My husband, Rick, was more concerned, but we were both fairly relaxed when we arose that Saturday morning to lots of wind. Our cable was already out, but we made muffins and put in a DVD, making the most of the day. Our larger Siamese, Choco, watched out the window as branches and leaves flew around the yard, and he seemed to enjoy it.
We continued our late August “snow day” (the day after Rick’s birthday) until the power started blinking that afternoon. Expecting the storm to move past us at any time, I thought the power would stay on. But after blinking, going off, then coming back on, about 3:30 it quit for good. Choco seemed to take the storm more seriously after that, and so did I. With no Internet or television, and no light for reading, the day became dull rather quickly.
I kept hoping the hurricane would go on its way and things would return to normal, but it was quite a while before that happened. The rain and wind continued all day, but our main concern was nightfall. Grateful that we didn’t need heat and the days were long, we gathered candles and flashlights in preparation for our evening.
Many homes were without power in our town, and we listened to generators hum loudly as the sun set. Trying not to envy our neighbors who had electricity, we sat around and talked, going to bed around 8:30–a record for us.
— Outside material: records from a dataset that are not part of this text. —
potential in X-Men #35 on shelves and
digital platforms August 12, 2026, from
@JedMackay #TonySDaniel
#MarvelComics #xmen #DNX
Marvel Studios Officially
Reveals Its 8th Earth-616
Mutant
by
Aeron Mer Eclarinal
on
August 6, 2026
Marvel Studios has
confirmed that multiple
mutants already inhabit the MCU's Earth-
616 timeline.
Since Rick worried that a tree in our yard might fall on our bedroom, we moved our mattress into the den, much to our cats’ delight, and tried to sleep. Mocha, our smaller Siamese, always concerned about every- one, checked on us periodically to make sure we were okay, and we listened to the wind howl, thinking it would stop any moment.
We awoke with the sun, grateful to have light, even though it was about 6:30, and grateful that Irene finally left after sitting on us for approximately 24 hours. Limbs & debris covered our yard. With no electricity, we knew our hot water would run out, so I washed my hair, not knowing when I’d be able to do it again.
Our phone service came back for a little while, then it was out for nearly a week. During the day I picked up branches and stacked them next to the road, and it wasn’t long before the pile was almost as tall as I am. I worked each day until exhausted, then I’d come in and collapse onto the mattress on the floor. We were grateful we didn’t lose any trees, since several were down on our street.
Choco gave me a break during that week. Instead of screaming for food all day, he was content with what I gave him. I think the cats understood our situation, and they might have watched me through the window as I worked.
On the fifth day we called a number to find out when our power might be restored. To our chagrin, we were told late Saturday afternoon. It was only Wednesday! Discouraged, we thought about going to a motel the next day so we could shower with hot water.
To help pass the time that evening, we tried listening to a book on tape while we and our cats huddled together with a little light. We hadn’t run the tape long, however, when it started slowing down, eventually sliding out of the cassette. So much for that idea. Next we made shadow puppets on the walls. Talk about desperation! But we had fun with it and, as usual, went to bed early.
We continued to sleep on our mattress in the den, since Rick worried about the tree in the front yard, and I was in a deep sleep when I seemed to be dreaming about a bright light and Rick in front of me. Suddenly I realized the lights were on! It was three-thirty a.m., but our electricity was working! Wonderful!
Our cats seemed to appreciate it too. Choco jumped about joyfully, and Mocha joined in the celebration. It was a couple of days before we got our cable back, and it took a while for us to get everything working properly, including our phone and Internet. Our town started functioning normally before too long, although we had trees and debris piled in yards and next to the road for months afterward, and we still see signs of the hurricane. We were just so glad an experience we don’t want to repeat was over.